→ **TUGAS YANG DIKERJAKAN**
- A) Ketik ulang persis bagian teks yang ditampilkan, mulai dari "Masih bagian kisah" dan berakhir di "tetangga yaitu Malaysia.".
- B) Menurut teks yang ditampilkan, di kabupaten mana proyek penelitian bambu itu berlangsung?

→ **TEKS YANG DITAMPILKAN**
Mohon tunggu...
R. Syrn
R. Syrn Mohon Tunggu... Lainnya - pesepeda. pembaca buku

tentang hidup, aku, kamu dan semesta

Selanjutnya

Tutup

Trip Artikel Utama

Perjalanan ke Perbatasan Malaysia di Badau

13 November 2022   06:49 Diperbarui: 17 November 2022   17:56 1617
+
Laporkan Konten
Laporkan Akun
Kompasiana adalah platform blog. Konten ini menjadi tanggung jawab bloger dan tidak mewakili pandangan redaksi Kompas.

Masih bagian kisah dari catatan perjalanan sewaktu proyek penelitian bambu di Kabupaten Kapuas Hulu, Kalimantan Barat. Ada satu perjalanan di sela-sela kegiatan yang akhirnya sempat dilakukan. Hasil tanya sana sini selama proses pengambilan data, akhirnya tertarik untuk mengunjungi wilayah kecamatan yang merupakan salah satu pintu gerbang perbatasan dengan negara tetangga yaitu Malaysia.

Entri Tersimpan

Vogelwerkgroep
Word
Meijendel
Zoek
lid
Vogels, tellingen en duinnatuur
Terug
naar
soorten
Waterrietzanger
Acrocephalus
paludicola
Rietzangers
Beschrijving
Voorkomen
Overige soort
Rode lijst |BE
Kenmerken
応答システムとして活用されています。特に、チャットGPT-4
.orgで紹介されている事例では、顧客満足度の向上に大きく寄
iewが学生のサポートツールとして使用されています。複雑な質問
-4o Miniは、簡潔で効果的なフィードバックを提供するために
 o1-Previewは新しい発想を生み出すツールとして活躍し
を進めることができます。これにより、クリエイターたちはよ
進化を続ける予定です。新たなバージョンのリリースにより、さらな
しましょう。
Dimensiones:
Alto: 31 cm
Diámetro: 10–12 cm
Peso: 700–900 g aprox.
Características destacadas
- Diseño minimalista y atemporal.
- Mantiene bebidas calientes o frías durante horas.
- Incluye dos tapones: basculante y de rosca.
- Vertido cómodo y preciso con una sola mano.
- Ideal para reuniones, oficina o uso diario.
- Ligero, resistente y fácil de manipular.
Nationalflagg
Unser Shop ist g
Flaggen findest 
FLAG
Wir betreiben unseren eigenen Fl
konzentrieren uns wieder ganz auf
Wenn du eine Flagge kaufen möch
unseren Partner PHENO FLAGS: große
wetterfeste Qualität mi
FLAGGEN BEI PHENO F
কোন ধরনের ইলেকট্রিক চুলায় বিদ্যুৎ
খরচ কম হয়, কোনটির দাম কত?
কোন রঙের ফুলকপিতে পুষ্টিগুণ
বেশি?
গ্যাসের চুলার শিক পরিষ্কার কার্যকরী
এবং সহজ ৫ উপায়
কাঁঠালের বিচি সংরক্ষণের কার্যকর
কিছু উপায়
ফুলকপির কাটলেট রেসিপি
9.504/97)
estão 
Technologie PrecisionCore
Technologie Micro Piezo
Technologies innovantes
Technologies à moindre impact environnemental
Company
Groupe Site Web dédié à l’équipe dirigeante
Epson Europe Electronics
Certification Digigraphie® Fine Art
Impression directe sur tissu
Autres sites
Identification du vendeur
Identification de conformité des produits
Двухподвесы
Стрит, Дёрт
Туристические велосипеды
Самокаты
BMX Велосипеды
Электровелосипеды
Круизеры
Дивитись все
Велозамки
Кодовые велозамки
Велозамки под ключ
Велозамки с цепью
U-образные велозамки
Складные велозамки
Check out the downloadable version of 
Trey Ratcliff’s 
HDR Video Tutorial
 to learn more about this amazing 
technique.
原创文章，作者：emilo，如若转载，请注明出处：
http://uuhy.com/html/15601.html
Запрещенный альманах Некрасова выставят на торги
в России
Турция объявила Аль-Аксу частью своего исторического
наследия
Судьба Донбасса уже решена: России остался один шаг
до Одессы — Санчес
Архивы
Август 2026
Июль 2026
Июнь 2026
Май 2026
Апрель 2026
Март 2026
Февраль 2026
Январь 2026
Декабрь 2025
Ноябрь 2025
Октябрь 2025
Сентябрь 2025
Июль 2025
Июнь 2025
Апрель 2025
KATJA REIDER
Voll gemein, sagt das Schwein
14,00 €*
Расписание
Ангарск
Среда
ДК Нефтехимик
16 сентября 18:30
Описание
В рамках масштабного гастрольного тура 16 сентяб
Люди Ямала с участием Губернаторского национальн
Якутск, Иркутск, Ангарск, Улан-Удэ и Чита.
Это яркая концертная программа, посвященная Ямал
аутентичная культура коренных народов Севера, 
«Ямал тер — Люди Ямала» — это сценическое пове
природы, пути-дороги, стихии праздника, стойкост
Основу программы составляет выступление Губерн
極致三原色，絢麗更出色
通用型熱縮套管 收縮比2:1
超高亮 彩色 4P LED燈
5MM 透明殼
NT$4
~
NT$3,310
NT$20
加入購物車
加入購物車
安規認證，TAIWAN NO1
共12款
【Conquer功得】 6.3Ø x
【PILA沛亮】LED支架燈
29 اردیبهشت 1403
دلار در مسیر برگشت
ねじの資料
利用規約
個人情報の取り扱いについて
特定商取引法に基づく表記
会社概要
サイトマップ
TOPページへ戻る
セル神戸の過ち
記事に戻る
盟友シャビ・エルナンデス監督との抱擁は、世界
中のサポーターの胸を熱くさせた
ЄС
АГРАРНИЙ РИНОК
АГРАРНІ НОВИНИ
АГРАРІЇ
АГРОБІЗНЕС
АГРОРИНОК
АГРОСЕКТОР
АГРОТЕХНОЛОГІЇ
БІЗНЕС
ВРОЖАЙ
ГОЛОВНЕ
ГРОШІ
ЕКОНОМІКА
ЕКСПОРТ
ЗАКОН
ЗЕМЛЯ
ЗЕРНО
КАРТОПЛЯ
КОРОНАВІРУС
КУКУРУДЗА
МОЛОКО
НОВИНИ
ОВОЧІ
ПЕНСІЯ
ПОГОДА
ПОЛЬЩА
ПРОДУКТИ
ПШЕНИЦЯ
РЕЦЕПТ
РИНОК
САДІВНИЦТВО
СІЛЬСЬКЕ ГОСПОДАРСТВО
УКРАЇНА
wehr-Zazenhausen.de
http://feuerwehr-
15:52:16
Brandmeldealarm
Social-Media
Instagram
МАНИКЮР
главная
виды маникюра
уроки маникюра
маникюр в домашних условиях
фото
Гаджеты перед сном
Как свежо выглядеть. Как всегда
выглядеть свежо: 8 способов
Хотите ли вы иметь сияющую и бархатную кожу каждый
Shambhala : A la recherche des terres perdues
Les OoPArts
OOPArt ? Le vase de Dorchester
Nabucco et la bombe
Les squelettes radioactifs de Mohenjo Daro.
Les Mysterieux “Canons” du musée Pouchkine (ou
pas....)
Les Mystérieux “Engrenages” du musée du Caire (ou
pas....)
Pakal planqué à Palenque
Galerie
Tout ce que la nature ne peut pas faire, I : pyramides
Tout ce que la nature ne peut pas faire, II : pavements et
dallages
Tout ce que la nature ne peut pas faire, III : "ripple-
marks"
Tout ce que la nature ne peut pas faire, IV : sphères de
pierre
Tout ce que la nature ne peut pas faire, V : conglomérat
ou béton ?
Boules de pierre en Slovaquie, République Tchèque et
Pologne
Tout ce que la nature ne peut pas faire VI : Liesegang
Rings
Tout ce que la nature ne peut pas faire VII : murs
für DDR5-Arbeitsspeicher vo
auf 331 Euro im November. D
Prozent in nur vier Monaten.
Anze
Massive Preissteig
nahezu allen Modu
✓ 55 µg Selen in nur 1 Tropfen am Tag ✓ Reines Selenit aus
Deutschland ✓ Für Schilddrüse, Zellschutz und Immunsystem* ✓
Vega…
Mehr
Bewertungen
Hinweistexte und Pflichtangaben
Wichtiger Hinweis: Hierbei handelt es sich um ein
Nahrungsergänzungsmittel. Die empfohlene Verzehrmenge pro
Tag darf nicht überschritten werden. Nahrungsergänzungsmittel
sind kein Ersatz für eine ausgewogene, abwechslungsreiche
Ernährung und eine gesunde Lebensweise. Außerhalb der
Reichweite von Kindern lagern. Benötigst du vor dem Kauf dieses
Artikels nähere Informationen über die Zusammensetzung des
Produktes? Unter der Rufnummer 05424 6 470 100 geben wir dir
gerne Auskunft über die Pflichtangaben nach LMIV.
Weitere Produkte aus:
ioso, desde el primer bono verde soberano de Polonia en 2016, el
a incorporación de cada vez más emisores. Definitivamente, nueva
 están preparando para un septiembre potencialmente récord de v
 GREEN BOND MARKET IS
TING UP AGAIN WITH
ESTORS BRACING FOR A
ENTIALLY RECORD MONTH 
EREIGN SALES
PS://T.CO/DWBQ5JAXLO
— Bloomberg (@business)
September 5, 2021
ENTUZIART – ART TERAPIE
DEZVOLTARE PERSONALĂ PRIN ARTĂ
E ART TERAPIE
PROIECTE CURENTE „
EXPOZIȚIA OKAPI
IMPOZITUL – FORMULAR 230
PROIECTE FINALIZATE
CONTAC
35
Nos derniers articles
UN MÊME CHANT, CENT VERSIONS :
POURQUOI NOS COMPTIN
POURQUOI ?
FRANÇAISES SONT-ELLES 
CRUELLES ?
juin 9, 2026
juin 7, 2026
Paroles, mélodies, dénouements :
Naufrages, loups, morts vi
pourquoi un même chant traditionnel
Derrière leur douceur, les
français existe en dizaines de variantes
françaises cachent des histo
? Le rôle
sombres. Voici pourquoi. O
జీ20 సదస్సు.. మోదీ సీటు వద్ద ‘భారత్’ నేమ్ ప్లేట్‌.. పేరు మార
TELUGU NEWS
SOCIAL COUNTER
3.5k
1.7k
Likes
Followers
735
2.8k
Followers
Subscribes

→ **JAWABAN TUGAS**
- A)
Masih bagian kisah dari catatan perjalanan sewaktu proyek penelitian bambu di Kabupaten Kapuas Hulu, Kalimantan Barat. Ada satu perjalanan di sela-sela kegiatan yang akhirnya sempat dilakukan. Hasil tanya sana sini selama proses pengambilan data, akhirnya tertarik untuk mengunjungi wilayah kecamatan yang merupakan salah satu pintu gerbang perbatasan dengan negara tetangga yaitu Malaysia.

- B) Di Kabupaten Kapuas Hulu, Kalimantan Barat.